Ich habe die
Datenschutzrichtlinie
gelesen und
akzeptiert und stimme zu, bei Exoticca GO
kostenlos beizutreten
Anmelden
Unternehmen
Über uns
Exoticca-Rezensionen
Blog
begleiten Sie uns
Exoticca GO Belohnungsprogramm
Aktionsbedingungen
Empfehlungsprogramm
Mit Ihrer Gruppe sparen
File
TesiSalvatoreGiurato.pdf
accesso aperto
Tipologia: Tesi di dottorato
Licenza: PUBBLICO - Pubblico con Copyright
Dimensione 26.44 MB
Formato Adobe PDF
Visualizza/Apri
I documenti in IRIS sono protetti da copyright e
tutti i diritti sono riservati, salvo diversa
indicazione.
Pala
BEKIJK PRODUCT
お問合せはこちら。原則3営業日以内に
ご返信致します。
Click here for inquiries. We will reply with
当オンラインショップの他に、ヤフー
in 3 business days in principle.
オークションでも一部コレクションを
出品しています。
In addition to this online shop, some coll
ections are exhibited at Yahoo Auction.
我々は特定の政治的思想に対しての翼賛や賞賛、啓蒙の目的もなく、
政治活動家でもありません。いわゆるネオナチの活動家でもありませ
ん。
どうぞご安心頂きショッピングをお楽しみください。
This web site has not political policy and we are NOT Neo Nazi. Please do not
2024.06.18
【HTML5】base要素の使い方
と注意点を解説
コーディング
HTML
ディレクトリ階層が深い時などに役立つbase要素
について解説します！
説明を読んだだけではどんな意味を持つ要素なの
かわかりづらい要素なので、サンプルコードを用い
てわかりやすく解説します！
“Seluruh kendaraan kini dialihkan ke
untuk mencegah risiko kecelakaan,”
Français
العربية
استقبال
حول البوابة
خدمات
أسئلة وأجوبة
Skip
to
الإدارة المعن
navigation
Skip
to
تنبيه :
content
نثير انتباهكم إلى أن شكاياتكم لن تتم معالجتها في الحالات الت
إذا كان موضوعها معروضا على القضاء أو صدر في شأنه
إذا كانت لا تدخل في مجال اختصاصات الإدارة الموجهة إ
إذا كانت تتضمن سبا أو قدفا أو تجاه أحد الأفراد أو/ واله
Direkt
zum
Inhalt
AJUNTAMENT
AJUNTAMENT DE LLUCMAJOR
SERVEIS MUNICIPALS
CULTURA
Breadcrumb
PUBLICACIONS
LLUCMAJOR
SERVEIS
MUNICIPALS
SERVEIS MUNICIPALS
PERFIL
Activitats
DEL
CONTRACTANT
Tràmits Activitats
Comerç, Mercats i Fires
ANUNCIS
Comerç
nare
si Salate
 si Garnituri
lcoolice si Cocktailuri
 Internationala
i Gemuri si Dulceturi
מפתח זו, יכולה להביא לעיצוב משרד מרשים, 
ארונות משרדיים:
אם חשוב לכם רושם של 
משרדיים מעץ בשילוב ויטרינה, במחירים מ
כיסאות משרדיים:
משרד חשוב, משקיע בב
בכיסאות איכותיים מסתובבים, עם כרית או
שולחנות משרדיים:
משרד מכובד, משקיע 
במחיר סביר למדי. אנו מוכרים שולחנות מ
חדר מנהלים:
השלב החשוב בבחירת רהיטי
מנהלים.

────────

_PROBLEM REQUIREMENTS_.
What lines of the material above hold the string "كانت"? Please copy them.

_EXPECTED OUTPUT_.
إذا كانت لا تدخل في مجال اختصاصات الإدارة الموجهة إ
إذا كانت تتضمن سبا أو قدفا أو تجاه أحد الأفراد أو/ واله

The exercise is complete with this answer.